I wrote a lot about Property between 2005 and 2010. I came to the topic as a new law professor because it struck me as something like constitutional law for the economy: the basic arrangement of power, cooperation, and legitimacy. The writing I did then was about how property law creates the terms on which people cooperate. By allocating the resources we all need to live, act, and pursue our projects, it sets up the scope of options and the bargaining power between, say, an investor and an entrepreneur, a business owner and an employee, a homeowner and an undocumented worker doing yard maintenance. The distribution of control over resources is also the distribution of control over lives—one’s own and others.’ It empowers people and, by the same token, makes us vulnerable to one another’s demands.

Property law is often taught as a kind of elementary version of the theory of voluntary market cooperation generally: without ownership, we would fall into the tragedy of the commons, but with it we achieve both economic efficiency and autonomy-respecting uncoerced collaboration.

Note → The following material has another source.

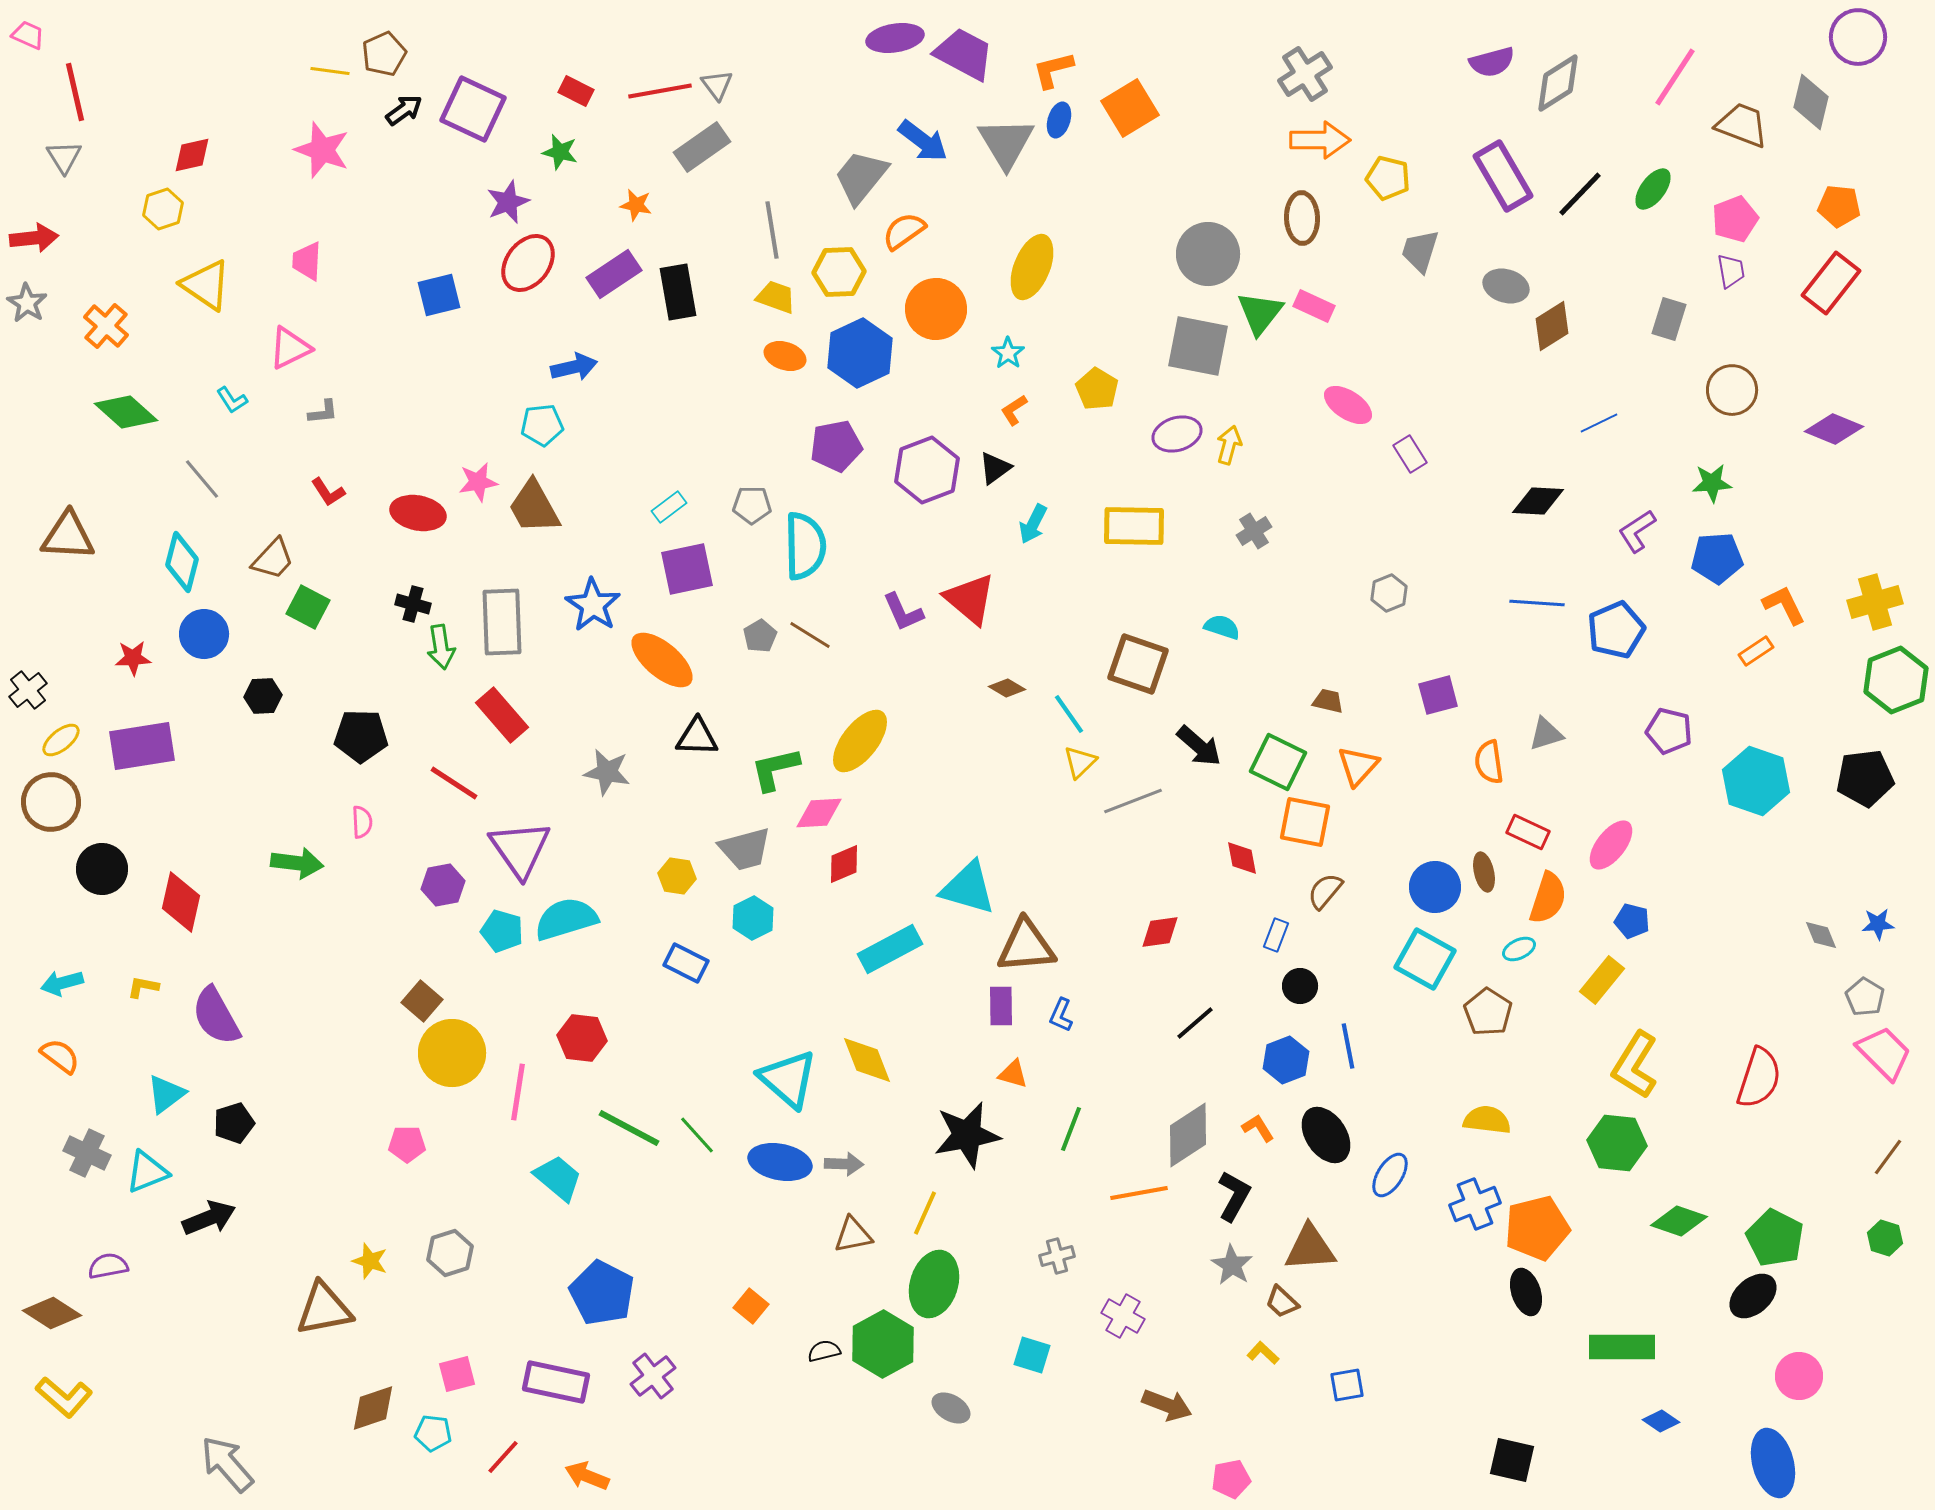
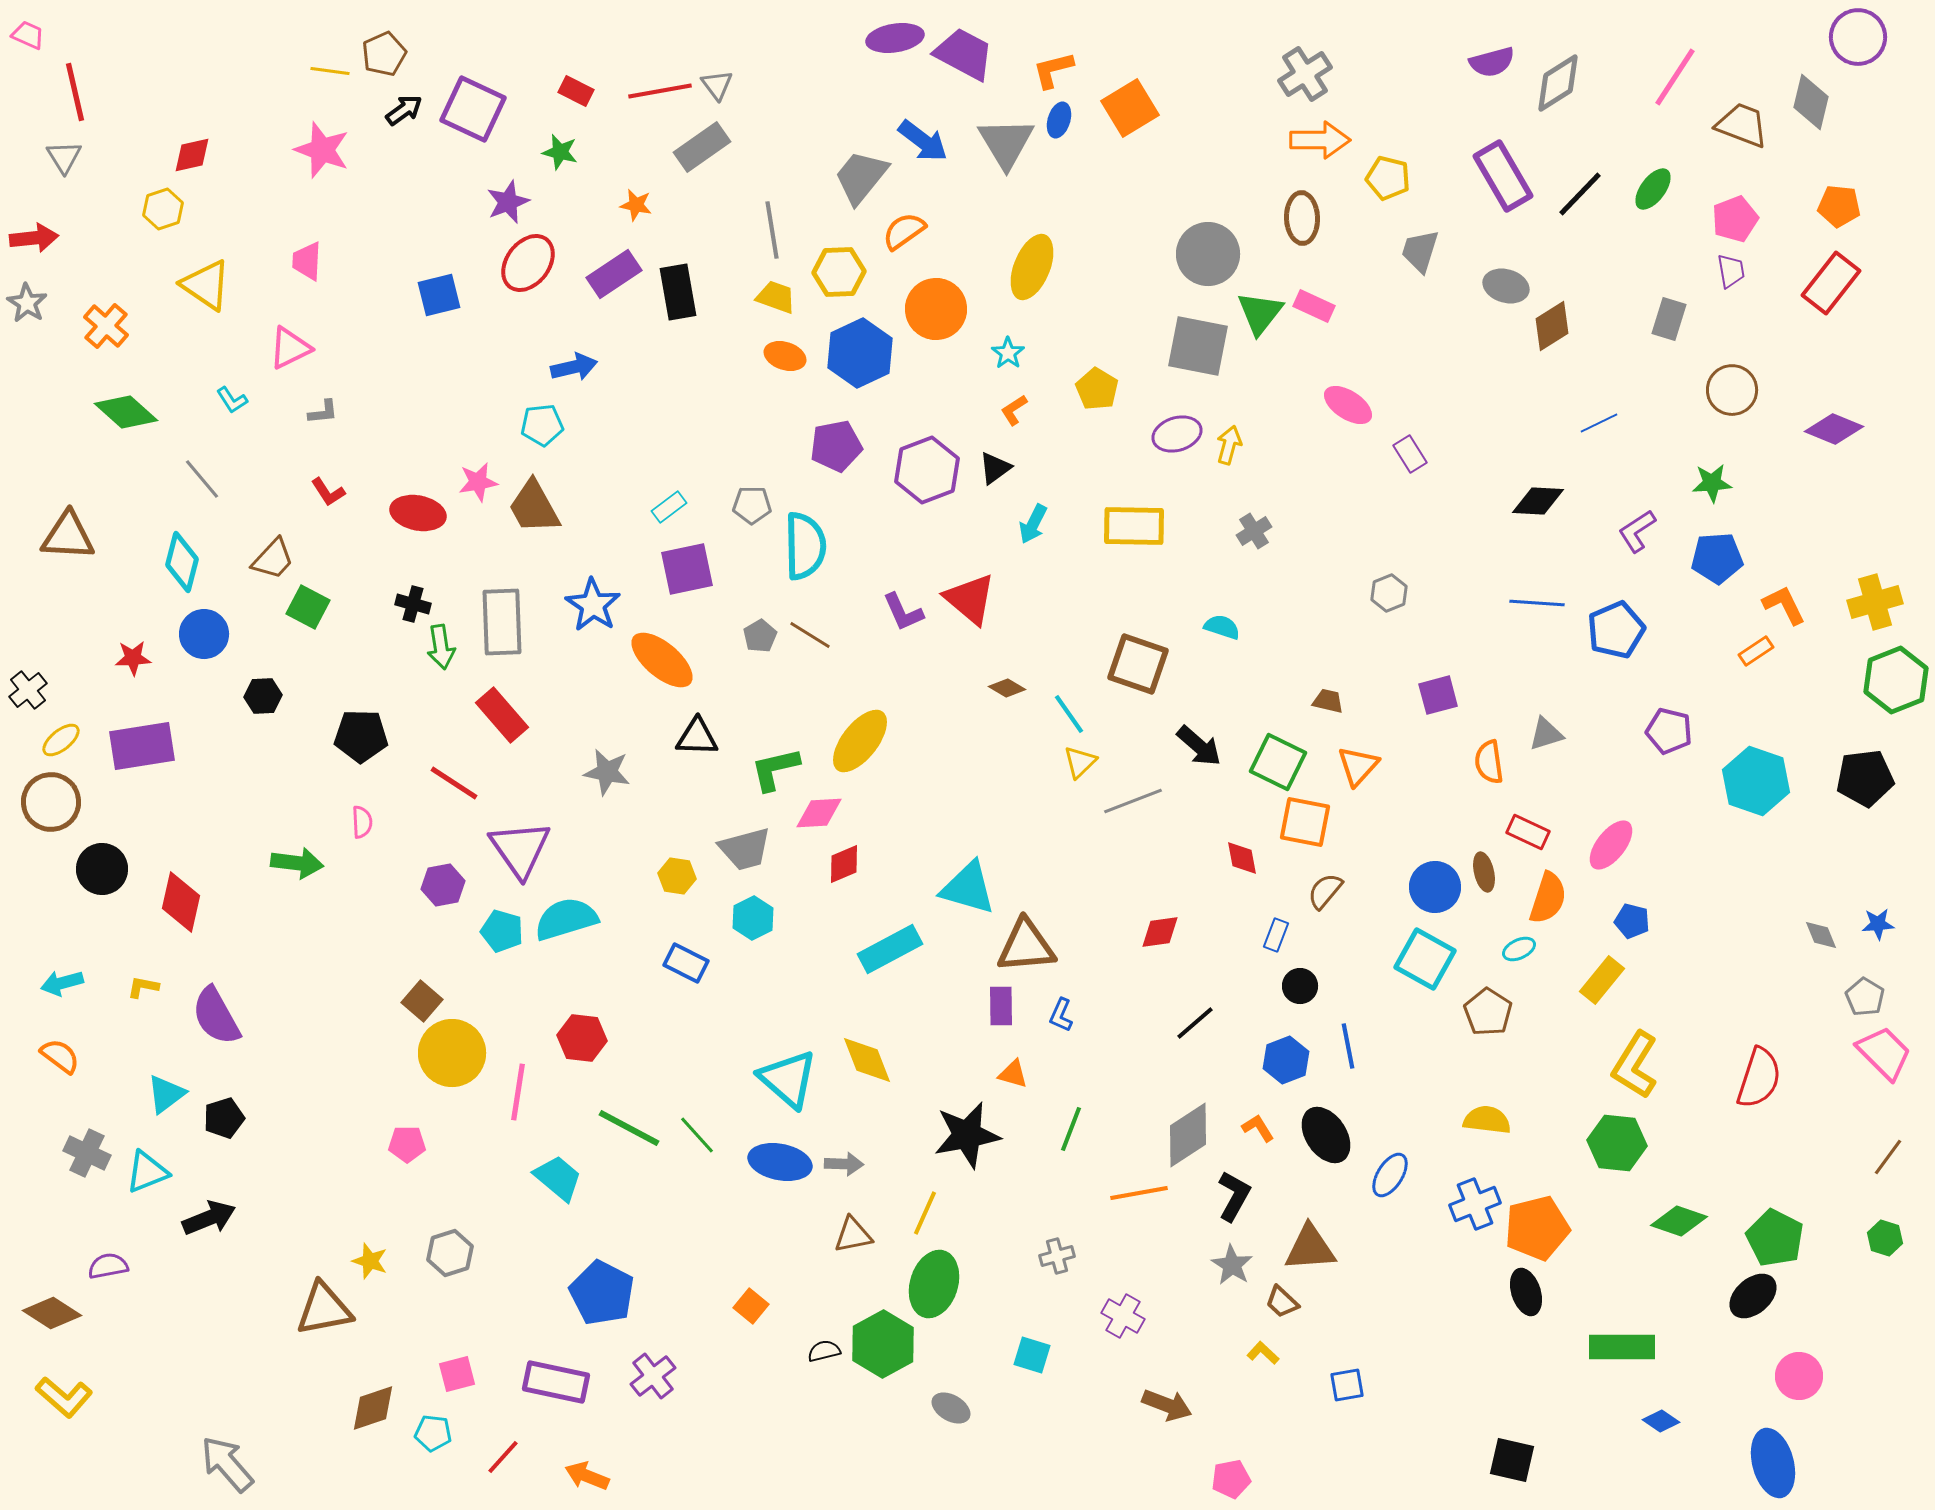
black pentagon at (234, 1123): moved 10 px left, 5 px up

I was interested in the underbelly of this theory: how the ideal landscape of free cooperation is in fact terribly uneven, marked by towers of wealth, highlands of security and capacity, and full of vulnerable lowlands, populated by people who mostly find they have to take what they are offered. The point was critical but also reformist—to look for places where different regimes could make the terms of cooperation more genuinely equal, which ideally would require people to enlist one another’s energy by appealing to their wishes more than to their fears—to make “an offer you can’t refuse” a slogan of joyful acceptance rather than unshakable threat. If the usual utopia of Property is Ronald Coase’s frictionless allocation of all resources to their wealth-maximizing uses, regardless of distributional results, I wanted to introduce an alternative utopia of truly voluntary cooperation, focused not first on the use of resources, but on the shape and tone of the human relationships that arise from a pattern of control over resources.